HSBC's Bill Maldonado is a man who loves to mix science with art -- be that in running Halbis's hedge fund business, riding his high-power Ducati motorbike on a race track or piloting a light aircraft.

An Oxford doctor in laser physics who trod the well-worn path from academia to high finance, Maldonado resisted the obvious choice of becoming a quant, instead opting to transfer his number-crunching skills into a more front office role in fund management.

The results have been impressive.

Maldonado was the designer behind the UK's first equity-linked TESSA and capital-protected PEP (both tax-advantaged products), he was named European fund manager of the year in 1994 by one publication, and, most significantly, in 1999 he pioneered HSBC's early-stage move into hedge funds. Mixing the detailed analysis and intellectual rigour he learned from science with fun and creativity is key, he believes, be it when developing new products, deciding which one or two fund managers to hire from 50 or more meetings a year, or in his extracurricular hobbies.

I really love flying ... There's an art to flying, it's fun, it can be exhilarating but you need to be analytical and technical. I love riding motorcycles -- I love the adrenaline but it's also very technical, he told Reuters.

And I think finance and hedge funds are like that -- it can be exhilarating but you also need to be very thoughtful and analytical about things.

LIFT OFF

Ecuador-born Maldonado, whose father's work as a diplomat took the family to Uruguay, Peru and eventually the UK, kicked off his own career by studying lasers for use in high-speed photography as part of his doctorate.

The work, which produced a couple of niche discoveries on the colors these lasers emitted, led him to an artillery range on an island off the Essex coast, where he would photograph rockets, missiles and bullets as they were fired.
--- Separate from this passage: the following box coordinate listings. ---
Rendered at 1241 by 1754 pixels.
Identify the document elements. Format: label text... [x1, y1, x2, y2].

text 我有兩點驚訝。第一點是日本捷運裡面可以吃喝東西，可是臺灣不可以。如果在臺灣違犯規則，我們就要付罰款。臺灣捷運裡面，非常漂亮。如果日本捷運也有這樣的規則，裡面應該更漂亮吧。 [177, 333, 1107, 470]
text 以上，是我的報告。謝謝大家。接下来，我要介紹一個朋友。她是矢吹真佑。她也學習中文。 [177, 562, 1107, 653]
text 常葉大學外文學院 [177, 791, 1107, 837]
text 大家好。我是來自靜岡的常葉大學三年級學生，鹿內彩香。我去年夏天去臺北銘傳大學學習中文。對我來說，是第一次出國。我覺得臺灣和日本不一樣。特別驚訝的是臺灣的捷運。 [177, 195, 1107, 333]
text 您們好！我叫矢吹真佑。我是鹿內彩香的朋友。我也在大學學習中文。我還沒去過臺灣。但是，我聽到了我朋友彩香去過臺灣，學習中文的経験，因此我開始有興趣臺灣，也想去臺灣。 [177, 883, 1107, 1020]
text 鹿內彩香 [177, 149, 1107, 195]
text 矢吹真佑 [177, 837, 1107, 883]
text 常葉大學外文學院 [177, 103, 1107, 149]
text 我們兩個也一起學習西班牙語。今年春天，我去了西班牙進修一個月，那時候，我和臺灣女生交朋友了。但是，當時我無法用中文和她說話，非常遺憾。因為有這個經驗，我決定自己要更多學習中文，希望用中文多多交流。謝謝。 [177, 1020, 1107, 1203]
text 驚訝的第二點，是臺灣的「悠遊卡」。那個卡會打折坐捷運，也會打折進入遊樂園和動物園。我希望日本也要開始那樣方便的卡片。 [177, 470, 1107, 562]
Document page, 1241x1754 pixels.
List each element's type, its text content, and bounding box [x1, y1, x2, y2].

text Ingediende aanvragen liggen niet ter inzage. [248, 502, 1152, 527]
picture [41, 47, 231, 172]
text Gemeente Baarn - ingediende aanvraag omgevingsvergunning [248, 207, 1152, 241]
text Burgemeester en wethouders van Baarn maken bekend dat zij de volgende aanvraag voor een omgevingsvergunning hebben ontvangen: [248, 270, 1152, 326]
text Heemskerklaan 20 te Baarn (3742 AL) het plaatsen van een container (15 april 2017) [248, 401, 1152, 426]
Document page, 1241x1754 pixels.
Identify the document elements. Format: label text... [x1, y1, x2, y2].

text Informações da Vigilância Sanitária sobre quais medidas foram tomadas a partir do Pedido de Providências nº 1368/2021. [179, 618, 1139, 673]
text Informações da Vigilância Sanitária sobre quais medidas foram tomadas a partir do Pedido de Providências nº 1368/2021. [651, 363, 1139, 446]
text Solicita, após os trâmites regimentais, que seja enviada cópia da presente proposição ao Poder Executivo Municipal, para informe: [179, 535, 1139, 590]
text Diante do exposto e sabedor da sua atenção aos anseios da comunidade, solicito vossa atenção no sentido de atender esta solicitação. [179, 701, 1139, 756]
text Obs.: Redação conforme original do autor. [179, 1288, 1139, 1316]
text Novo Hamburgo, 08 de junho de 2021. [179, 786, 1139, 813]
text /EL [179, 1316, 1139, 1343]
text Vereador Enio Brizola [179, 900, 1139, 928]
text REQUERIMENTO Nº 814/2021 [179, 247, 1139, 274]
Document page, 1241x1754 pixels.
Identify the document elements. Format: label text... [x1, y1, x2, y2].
However, academia proved not to be the right fit.

I decided after all that that the academic lifestyle didn't suit me and went to work for a high tech spin-off from the Clarendon laboratory, he said.

They paid for me to do an MBA and I thought that was brilliant and I fell in love with finance. I knew straight away that's what I wanted to do.

Maldonado was recruited by a manager at James Capel whose policy was only to hire PhDs, and went on to run a volatility fund, develop structured products and index funds, and help start up the firm's multi-manager business.

However, it was in October 1999 that he launched a merger arbitrage fund and a UK long-short fund, pioneering the group's move into a small industry that, at its peak last year, was to command some $2.6 trillion in assets.

1999 was really the lift-off point for the European hedge fund industry, it was really the year it ignited. That year and the following were very strong growth years for the industry.

We were really early, we were amongst the first. You could see that it was something that was going to be big but I don't think any of us realized quite how big it would be.

Maldonado's rigorous approach to finance has led HSBC to take a slower approach to asset gathering than some firms during the early years so as to focus on risk management.

However, while terms such as systems and infrastructure were out of fashion before the credit crisis, after the Madoff fraud, Maldonado's focus here seems very well placed.

We didn't want to grow the business without having strong risk controls in place ... so in the early days we deliberately grew the business a lot more slowly than some of our competitors, he said.

With hindsight I might say we should have grown the business more quickly, but we've never had a blow-up, never had so much as a trading error, never broken a limit... If we had grown it more quickly ahead of the infrastructure ... I'm not sure I'd be able to claim the same level of success.